BEGIN PAGE EXTRACT

At first, Matías will agree to the call-up, but he will realize that he isn’t feeling this war – or maybe any war, to be honest, no matter how just the cause may seem to be. The fear to die but also the horror of killing, a Republican grandfather, friends turned strangers who point guns at each other, a shot in the foot as an act of friendship… his environment demands that he ‘mature.’ Will desertion be his first adult act? Treason and loyalty, fear, and braveness. The story of a deserter.
Nicolás Savignone graduated as a film director from the Fundación Universidad del Cine (FUC) and has a Master in Playwriting from the Universidad Nacional de las Artes (UNA). He has directed the full-length feature Los desechables (2014) and the documentary Hospital de día (2013), winners of awards at different festivals. He is currently working on the documentary Mimita and on the fiction at the development stage, El Muglur (winner of the BW 2017 INCAA competition and a participant in Sitges Pitchbox 2018). His latest film Neither Hero Nor Traitor was declared of cultural interest by the Government of Buenos Aires and INCAA.

END PAGE EXTRACT

→ **ACTION ITEM A**: Copy the film description from "Nicolás Savignone graduated" to "Aires and INCAA.".
→ **ACTION ITEM B**: According to the film description, where did Nicolás Savignone earn his Master in Playwriting?
→ **ACTION ITEM C**: Pick up the film description about Matías and director Nicolás Savignone after its last sentence and keep writing.

BEGIN EXTRACTED DATA

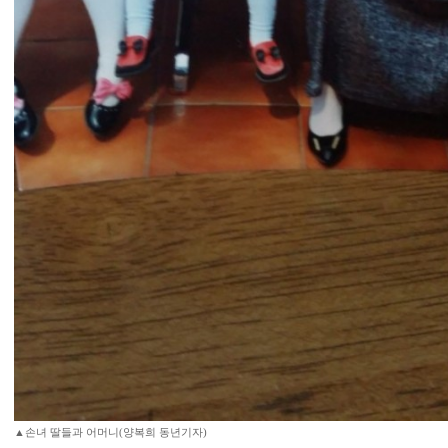
▲손녀 딸들과 어머니(양복희 동년기자)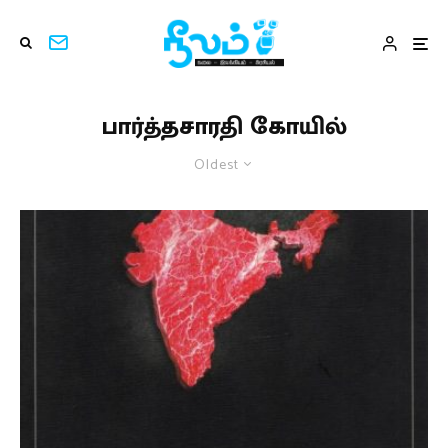
பார்த்தசாரதி கோயில்
Oldest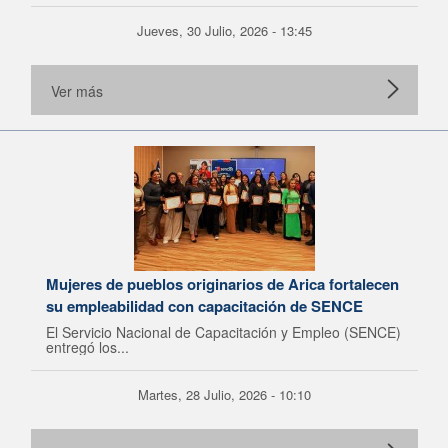
Jueves, 30 Julio, 2026 - 13:45
Ver más
Mujeres de pueblos originarios de Arica fortalecen
su empleabilidad con capacitación de SENCE
El Servicio Nacional de Capacitación y Empleo (SENCE)
entregó los...
Martes, 28 Julio, 2026 - 10:10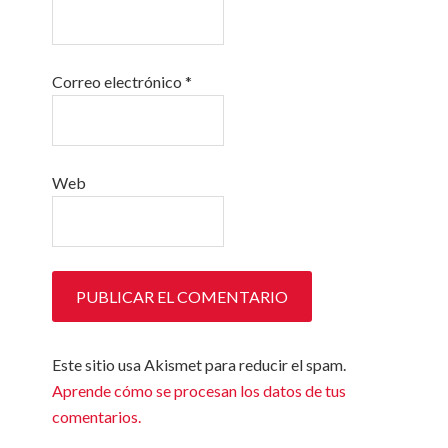
Correo electrónico
*
Web
Este sitio usa Akismet para reducir el spam.
Aprende cómo se procesan los datos de tus
comentarios.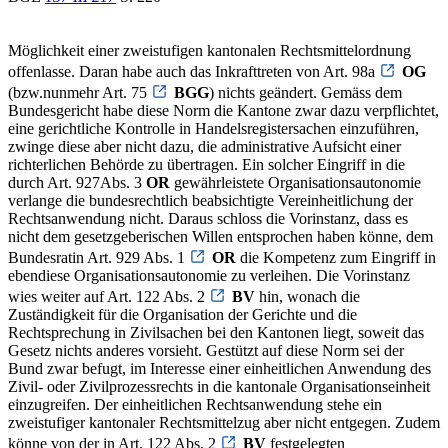
Möglichkeit einer zweistufigen kantonalen Rechtsmittelordnung
offenlasse. Daran habe auch das Inkrafttreten von Art. 98a
OG
(bzw.nunmehr Art. 75
BGG
) nichts geändert. Gemäss dem
Bundesgericht habe diese Norm die Kantone zwar dazu verpflichtet,
eine gerichtliche Kontrolle in Handelsregistersachen einzuführen,
zwinge diese aber nicht dazu, die administrative Aufsicht einer
richterlichen Behörde zu übertragen. Ein solcher Eingriff in die
durch Art. 927Abs. 3
OR
gewährleistete Organisationsautonomie
verlange die bundesrechtlich beabsichtigte Vereinheitlichung der
Rechtsanwendung nicht. Daraus schloss die Vorinstanz, dass es
nicht dem gesetzgeberischen Willen entsprochen haben könne, dem
Bundesratin Art. 929 Abs. 1
OR
die Kompetenz zum Eingriff in
ebendiese Organisationsautonomie zu verleihen. Die Vorinstanz
wies weiter auf Art. 122 Abs. 2
BV
hin, wonach die
Zuständigkeit für die Organisation der Gerichte und die
Rechtsprechung in Zivilsachen bei den Kantonen liegt, soweit das
Gesetz nichts anderes vorsieht. Gestützt auf diese Norm sei der
Bund zwar befugt, im Interesse einer einheitlichen Anwendung des
Zivil- oder Zivilprozessrechts in die kantonale Organisationseinheit
einzugreifen. Der einheitlichen Rechtsanwendung stehe ein
zweistufiger kantonaler Rechtsmittelzug aber nicht entgegen. Zudem
könne von der in Art. 122 Abs. 2
BV
festgelegten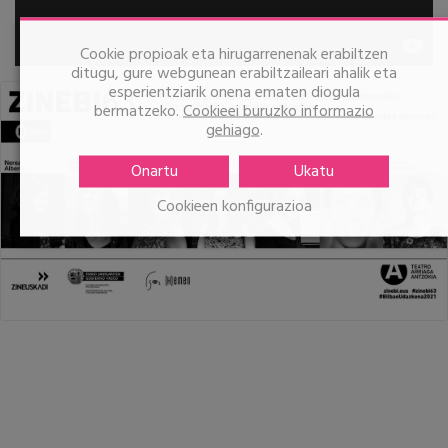
Cookie propioak eta hirugarrenenak erabiltzen
ditugu, gure webgunean erabiltzaileari ahalik eta
esperientziarik onena ematen diogula
bermatzeko.
Cookieei buruzko informazio
gehiago
.
Onartu
Ukatu
Cookieen konfigurazioa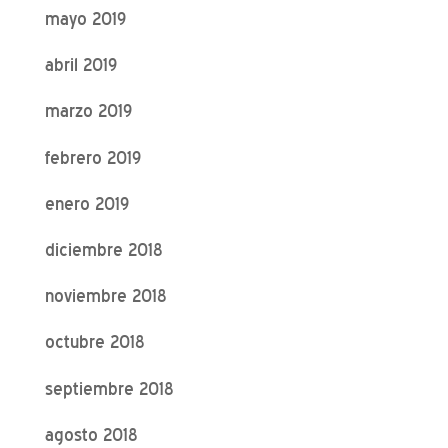
mayo 2019
abril 2019
marzo 2019
febrero 2019
enero 2019
diciembre 2018
noviembre 2018
octubre 2018
septiembre 2018
agosto 2018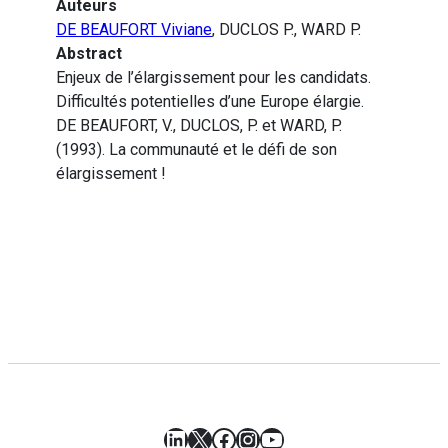
Auteurs
DE BEAUFORT Viviane
, DUCLOS P., WARD P.
Abstract
Enjeux de l’élargissement pour les candidats.
Difficultés potentielles d’une Europe élargie.
DE BEAUFORT, V., DUCLOS, P. et WARD, P.
(1993). La communauté et le défi de son
élargissement !
LinkedIn
X
Facebook
Instagram
YouTube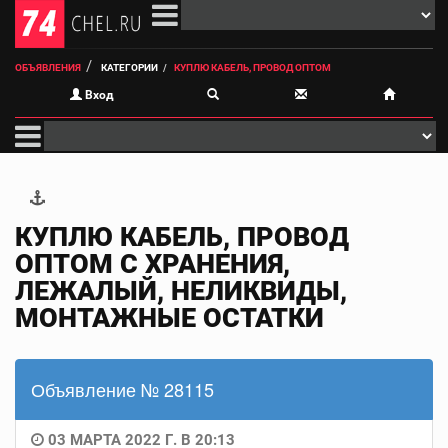
ОБЪЯВЛЕНИЯ
КАТЕГОРИИ
КУПЛЮ КАБЕЛЬ, ПРОВОД ОПТОМ
Вход
КУПЛЮ КАБЕЛЬ, ПРОВОД
ОПТОМ С ХРАНЕНИЯ,
ЛЕЖАЛЫЙ, НЕЛИКВИДЫ,
МОНТАЖНЫЕ ОСТАТКИ
Объявление № 28115
03 МАРТА 2022 Г. В 20:13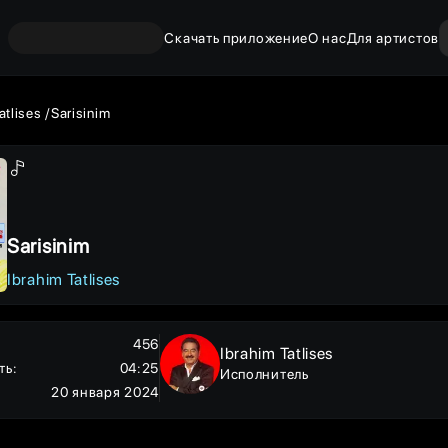
Скачать приложение
О нас
Для артистов
atlises
Sarisinim
Sarisinim
Ibrahim Tatlises
456
Ibrahim Tatlises
ть
:
04:25
Исполнитель
20 января 2024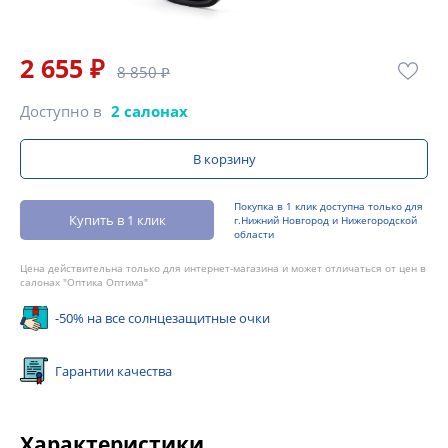
2 655 ₽
8 850 ₽
Доступно в
2 салонах
В корзину
Покупка в 1 клик доступна только для
Купить в 1 клик
г.Нижний Новгород и Нижегородской
области
Цена действительна только для интернет-магазина и может отличаться от цен в
салонах "Оптика Оптима"
-50% на все солнцезащитные очки
Гарантии качества
Характеристики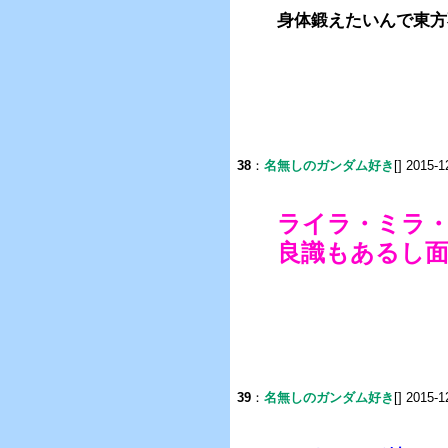
身体鍛えたいんで東方
38
：
名無しのガンダム好き
[] 2015-1
ライラ・ミラ
良識もあるし
39
：
名無しのガンダム好き
[] 2015-1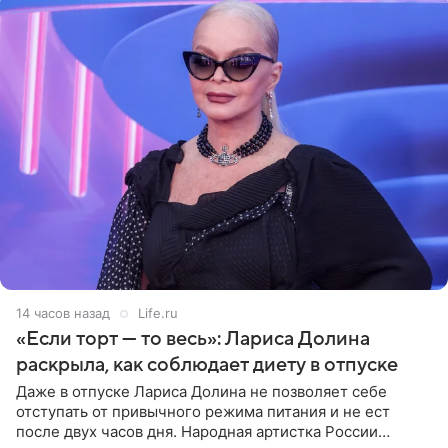
14 часов назад
Life.ru
«Если торт — то весь»: Лариса Долина
раскрыла, как соблюдает диету в отпуске
Даже в отпуске Лариса Долина не позволяет себе
отступать от привычного режима питания и не ест
после двух часов дня. Народная артистка России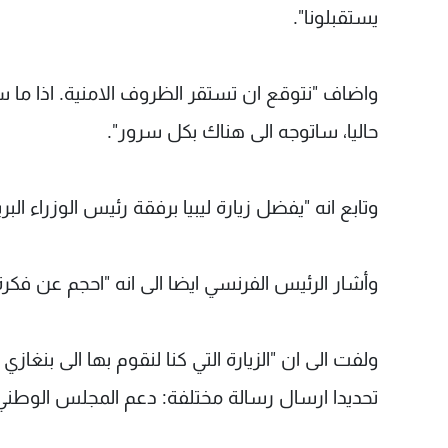
يستقبلونا".
واضاف "نتوقع ان تستقر الظروف الامنية. اذا ما سن
حاليا، ساتوجه الى هناك بكل سرور".
وتابع انه "يفضل زيارة ليبيا برفقة رئيس الوزراء ال
وأشار الرئيس الفرنسي ايضا الى انه "احجم عن فكرة ز
ولفت الى ان "الزيارة التي كنا لنقوم بها الى بنغا
تحديدا ارسال رسالة مختلفة: دعم المجلس الوطني 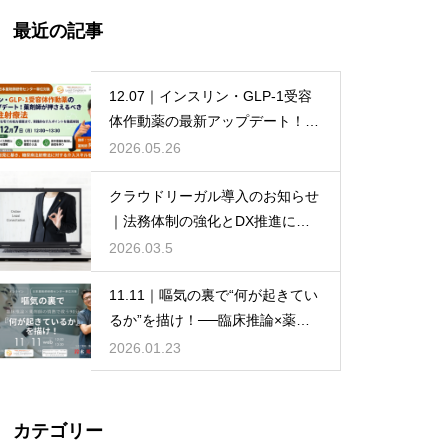
最近の記事
12.07｜インスリン・GLP-1受容
体作動薬の最新アップデート！薬
剤師が押さえるべき糖尿病注射療
2026.05.26
法
クラウドリーガル導入のお知らせ
｜法務体制の強化とDX推進に向
けて
2026.03.5
11.11｜嘔気の裏で“何が起きてい
るか”を描け！──臨床推論×薬剤
師の情熱で救う90分
2026.01.23
カテゴリー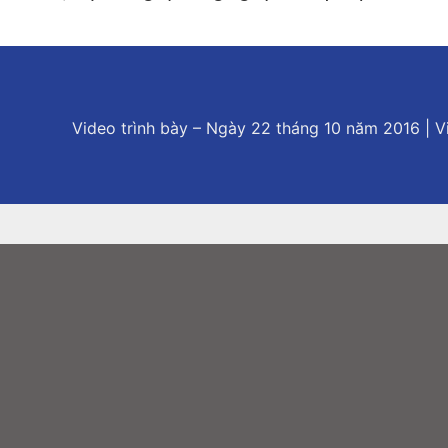
Video trình bày – Ngày 22 tháng 10 năm 2016 | V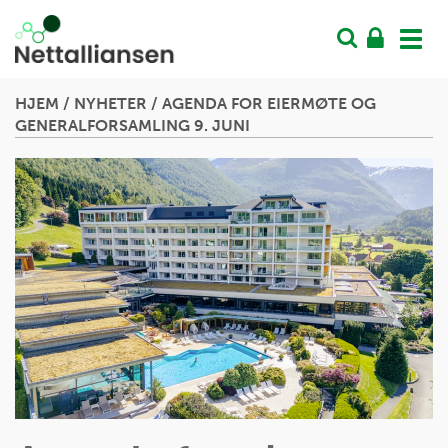
Vis
men
HJEM
/
NYHETER
/
AGENDA FOR EIERMØTE OG
GENERALFORSAMLING 9. JUNI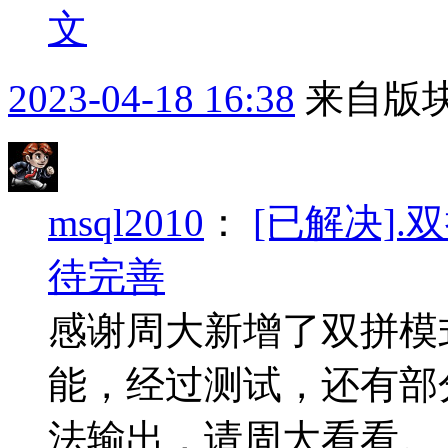
文
2023-04-18 16:38
来自版块
msql2010
：
[已解决]
待完善
感谢周大新增了双拼模
能，经过测试，还有部
法输出，请周大看看。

END EXTRACTED DATA

→ **WRITTEN ANSWER A**:
Nicolás Savignone graduated as a film director from the Fundación Universidad del Cine (FUC) and has a Master in Playwriting from the Universidad Nacional de las Artes (UNA). He has directed the full-length feature Los desechables (2014) and the documentary Hospital de día (2013), winners of awards at different festivals. He is currently working on the documentary Mimita and on the fiction at the development stage, El Muglur (winner of the BW 2017 INCAA competition and a participant in Sitges Pitchbox 2018). His latest film Neither Hero Nor Traitor was declared of cultural interest by the Government of Buenos Aires and INCAA.

→ **WRITTEN ANSWER B**: At the Universidad Nacional de las Artes (UNA).

→ **WRITTEN ANSWER C**:
“The film that was born from the intimacy of a home, has an impact on the history that still regrets its wound and calls into question a society based on the sacrifice of its children.” – Matías E. González, Escribiendo Cine
“The film was born from a memory of my childhood. During the Falklands War, at age 7, I saw my father lock himself in his room to listen to the radio. From another corner of the house, I listened attentively to his comments on the events of the war. I still remember those moments with great clarity and anguish: euphoria, sadness; the school bag with polenta, rice, and noodles for the soldiers. Somehow the film is an attempt to suture a wound, a story that I still can’t understand. What were the political, social, and economic factors that made such an aberration possible?
I have the certainty that art is capable of exorcising and sublimate old ghosts and I trust that the realization of the film will offer a different look on the subject, focusing on the figure of the deserter, a point of view that has not yet been addressed and that, I believe, will enrich the dialogue on this matter.”